The common patient is a man who is disorganized, unsuccessful, and develops marital problems for just these issues. He may not be as labile and self-destructive as the borderline or MPD, but he could leave a trail of destruction in unfinished projects and poor relationships. Later either mood problems in the form of depression or substance abuse are common and are often the source of the real disharmony.
ADHD is a common problem, but it is still over-diagnosed in my experience. The problem is that attention (in the form of concentration or sustained attention) is affected by anxiety, depression, stress, and mostly any psychiatric issue.
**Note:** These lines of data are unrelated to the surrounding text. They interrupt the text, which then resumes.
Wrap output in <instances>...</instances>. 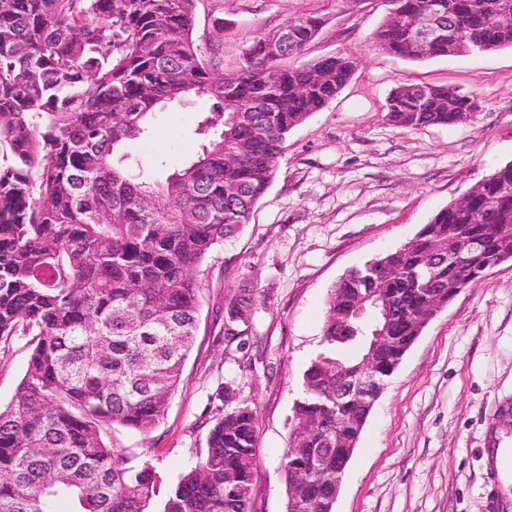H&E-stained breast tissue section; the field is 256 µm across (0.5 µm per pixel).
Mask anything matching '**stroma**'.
I'll return each mask as SVG.
<instances>
[{
  "label": "stroma",
  "mask_w": 512,
  "mask_h": 512,
  "mask_svg": "<svg viewBox=\"0 0 512 512\" xmlns=\"http://www.w3.org/2000/svg\"><path fill=\"white\" fill-rule=\"evenodd\" d=\"M304 14L323 26L306 59L344 52L357 67L344 88L294 128L276 177L250 224L203 266L195 344L167 413L146 436L115 429L154 476L159 512L206 448L213 394L231 384L258 419L256 512H285L282 455L303 374L325 348L328 297L349 269L409 242L440 209L512 162V49L412 61L376 48L382 0H197L196 36L222 31L225 68L259 36ZM446 86L478 97L475 120L400 129L385 119L398 86ZM206 100L155 112L151 134L124 148L125 167L147 176L180 169ZM250 288L245 349L224 341L213 312ZM29 348L0 353V404L13 398ZM512 448V262L459 293L427 324L375 402L345 470L335 512H488L512 501L489 456Z\"/></svg>",
  "instance_id": "stroma-1"
}]
</instances>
It should not be newly diagnosed in an adult until s/he is clear of these interfering factors. Drug abusers now know which practitioners are quick to prescribe the stimulants, which are the mainstay treatment of ADHD, and try to see them.
Finally, we get to our original subject, bipolar disorder. As I mentioned in my article, anyone with impulsive behavior (especially purchases or sexual activity) or moods that change quickly is often diagnosed as bipolar. Unfortunately, mood changes, irritability, and thoughtless behavior take place in depression, personality disorders, substance abuse, and even stress. As my article discusses, new medications and old, misapplied teaching continue to feed this fad.
If I could draw a conclusion from witnessing these fads in diagnosis over the years, it’s that there is no substitute for thoroughness in psychiatry. We do not have blood tests or useful brain scans. But people know how they feel and if a clinician knows what to ask an explanation will eventually emerge. Extreme thoughtfulness must go into this process as a label we give someone can follow them, unchallenged, for many years.
Questionnaires have taken the place of thorough diagnostic interviews. These forms only provide clues. If these are not followed up with a comprehensive discussion by someone very familiar with common diagnoses, there will inevitably be problems.
Only solid training and consistent education of practitioners can protect from the most fertile soil for biases: what upsets and frightens us.